Je donne un exemple : la notation des fonctionnaires est depuis longtemps une chimère. Pour avoir la paix sociale, les chefs de service évaluent tout le monde à d’excellentes notes qui ne se différencient que par quelques dixièmes. C’est de notoriété publique. Ainsi, les souhaits initiaux d’équité, qui étaient louables, se sont transformés au fil de l’eau en égalité forcée, voire même parfois en source d’inégalité selon que vous avez votre carte du parti ou pas (par exemple chez EDF à une époque). Or, cette situation bride les énergies, empêche les évolutions positives et casse les tentatives d’amélioration. L’absence de « carotte et bâton » conduit à un nivellement par le bas : lorsque la compétence, la performance ou le sens de l’initiative ne sont pas récompensés, et bien , il est inéluctable que certains fonctionnaires soient enclins à baisser les bras et je serai le dernier à leur jeter la pierre dans ces conditions-là.

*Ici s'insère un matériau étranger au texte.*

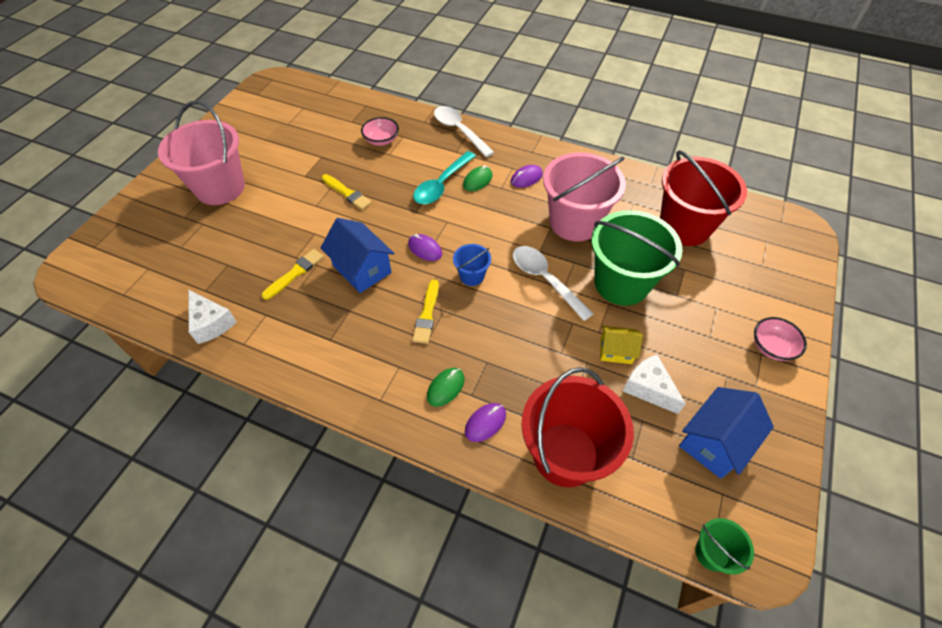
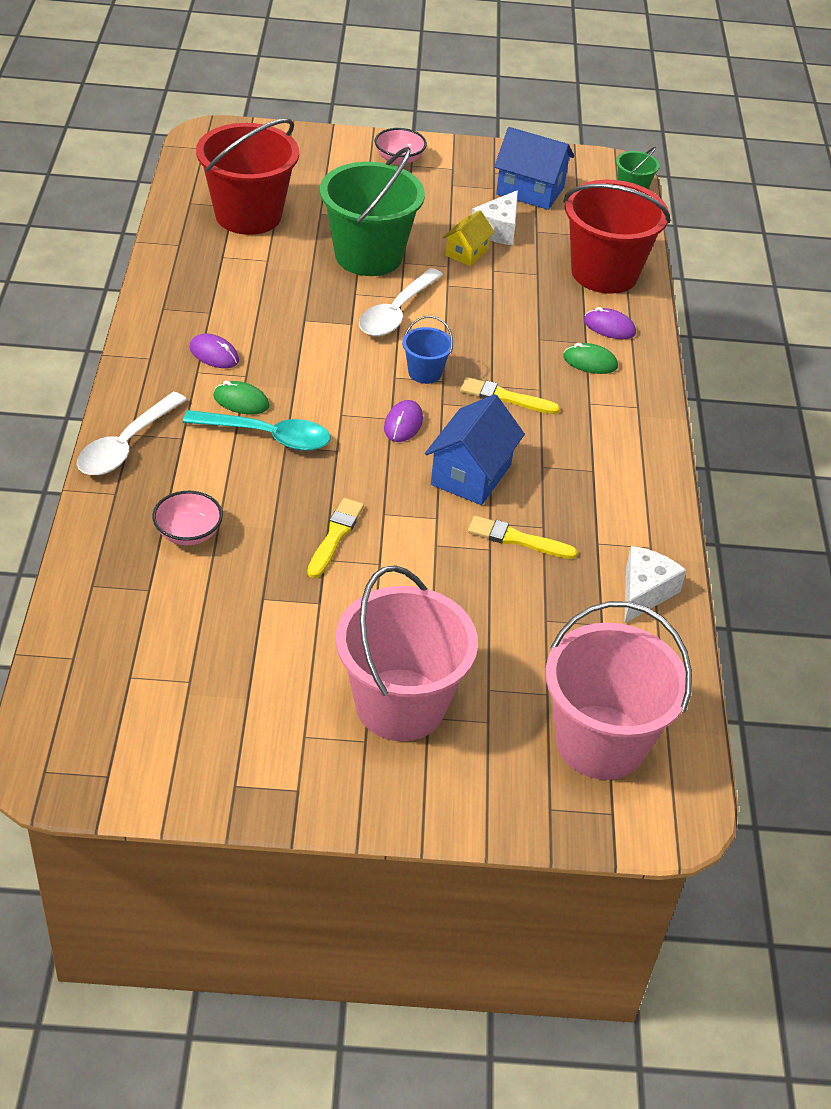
camera: 115 degrees left, 10 degrees down
yellow brush [412,279,439,344] -> yellow brush turned 150 degrees counterclockwise [460,377,560,414]
pink bucket [543,153,626,241] -> pink bucket moved to [545,601,692,780]
yellow house [600,326,643,364] -> yellow house turned 45 degrees clockwise [443,210,495,266]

Je souligne que je crois profondément aux vertus du service public. Il reste avant tout un concept économique sain et généreux mais la réalité s’impose à nous : il est devenu un État dans l’État. L’administration publique est au service du public et non de ses fonctionnaires. Et je crois que les syndicats de fonctionnaires ne se rendent pas compte qu’ils tuent, petit à petit, l’attachement que les Français ont pour le service public. Et au final, mon intime conviction est la suivante : les ultralibéraux qui vomissent l’idée même de service public et qui voudraient tout privatiser se nourrissent des positions dogmatiques et sclérosantes des syndicats de fonctionnaires. Il n’y a pas mieux qu’une grève générale de la RATP pour jeter par poignées des électeurs dans l’idée selon laquelle le service public n’est source que de maux. C’est la notion même de service public qui est aujourd’hui en danger, à cause de lui-même.
Or, qui est aujourd’hui en mesure de reprendre la main ? Qui est en mesure de remettre les services publics au service de la collectivité et non au service de je ne sais quel intérêt catégoriel ? Je sais bien qu’il est tabou de parler de mérite, de performance, de récompense, mais cela reste pourtant une condition de la survie du service public. Sans reconnaissance du mérite, de la performance et sans récompenses, le service public se jettera tôt ou tard dans des visions ultraprivatisées des choses.
L’égalitarisme de gauche est une notion généreuse et jolie sur le papier. Dans la réalité des choses et surtout des natures humaines, l’égalitarisme détruit les motivations, les compétences et les innovants. Au final, l’égalitarisme n’arrange que les planqués. Il est impératif à mes yeux que le service public retrouve le chemin de l’efficacité et de la performance sans quoi il sera appelé à disparaître. C’est aussi cela la défense du service public.